Po emisji ostatnich odcinków „Barw szczęścia” w mediach społecznościowych rozgorzała gorąca dyskusja na temat działań scenarzystów. Zdaniem niektórych widzów twórcy zapomnieli o bardzo istotnej kwestii z przeszłości Bożeny: Stańska swego czasu swoją zawodową przyszłość wiązała bowiem ze… służbami specjalnymi! Według odbiorców osoba o takim zapleczu powinna zupełnie inaczej postępować w przypadku trudnej, życiowej sytuacji:
Bożena była w służbach specjalnych, czy reżyser scenarzysta zapomnieliście, sama zapomniała.

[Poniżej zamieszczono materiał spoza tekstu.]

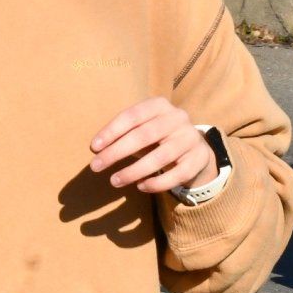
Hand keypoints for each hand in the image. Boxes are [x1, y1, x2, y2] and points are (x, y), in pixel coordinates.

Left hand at [91, 97, 218, 195]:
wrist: (194, 147)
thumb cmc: (157, 137)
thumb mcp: (142, 129)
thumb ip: (123, 135)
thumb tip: (97, 148)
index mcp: (160, 105)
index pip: (133, 115)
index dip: (112, 131)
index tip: (94, 147)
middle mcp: (178, 118)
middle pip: (145, 135)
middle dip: (117, 151)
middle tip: (96, 166)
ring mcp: (190, 138)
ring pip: (161, 156)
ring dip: (134, 171)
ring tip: (114, 181)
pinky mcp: (198, 159)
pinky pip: (177, 174)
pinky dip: (157, 183)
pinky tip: (141, 186)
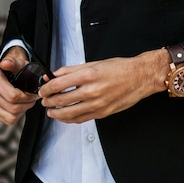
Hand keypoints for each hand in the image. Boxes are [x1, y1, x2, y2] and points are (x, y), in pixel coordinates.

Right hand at [0, 46, 38, 124]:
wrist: (9, 75)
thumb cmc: (17, 71)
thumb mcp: (19, 64)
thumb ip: (14, 62)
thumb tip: (5, 64)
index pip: (13, 96)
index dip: (27, 97)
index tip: (33, 93)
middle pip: (13, 108)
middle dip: (27, 104)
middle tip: (31, 98)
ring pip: (11, 116)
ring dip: (22, 110)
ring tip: (25, 101)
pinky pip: (7, 120)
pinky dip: (16, 115)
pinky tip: (17, 105)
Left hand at [38, 49, 168, 123]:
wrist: (140, 77)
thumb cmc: (120, 69)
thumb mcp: (94, 63)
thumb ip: (72, 70)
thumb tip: (55, 75)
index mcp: (88, 75)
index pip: (58, 84)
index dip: (46, 88)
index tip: (43, 90)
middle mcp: (92, 90)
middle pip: (60, 100)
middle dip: (48, 101)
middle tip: (44, 100)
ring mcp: (97, 104)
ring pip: (69, 113)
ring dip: (56, 113)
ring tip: (51, 111)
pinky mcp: (102, 113)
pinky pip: (81, 119)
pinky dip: (69, 119)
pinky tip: (65, 117)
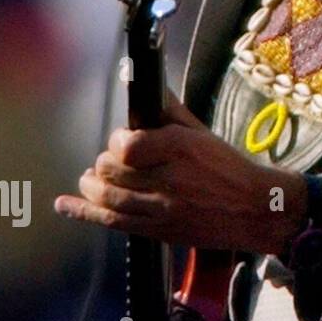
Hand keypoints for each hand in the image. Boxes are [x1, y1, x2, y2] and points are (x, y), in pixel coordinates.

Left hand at [54, 92, 306, 252]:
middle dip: (104, 163)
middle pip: (110, 170)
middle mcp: (168, 178)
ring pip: (106, 196)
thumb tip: (151, 90)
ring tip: (92, 180)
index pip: (125, 144)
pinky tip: (66, 205)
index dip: (117, 141)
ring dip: (91, 186)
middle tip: (114, 162)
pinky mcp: (158, 230)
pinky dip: (83, 212)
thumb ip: (172, 114)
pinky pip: (112, 222)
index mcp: (179, 148)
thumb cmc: (230, 169)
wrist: (255, 209)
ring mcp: (161, 207)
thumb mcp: (203, 134)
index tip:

Dlaczego Bożenkę robią taką naiwną (…).
Bożena była w służbach specjalnych… Nawet bombę rozbrajała…a tak dała się podejść. Chyba scenarzysta o tym fakcie zapomniał...
Jak potoczą się dalsze losy bohaterów serialu: „Barwy szczęścia”? Przekonamy się o tym, śledząc nowe odcinki!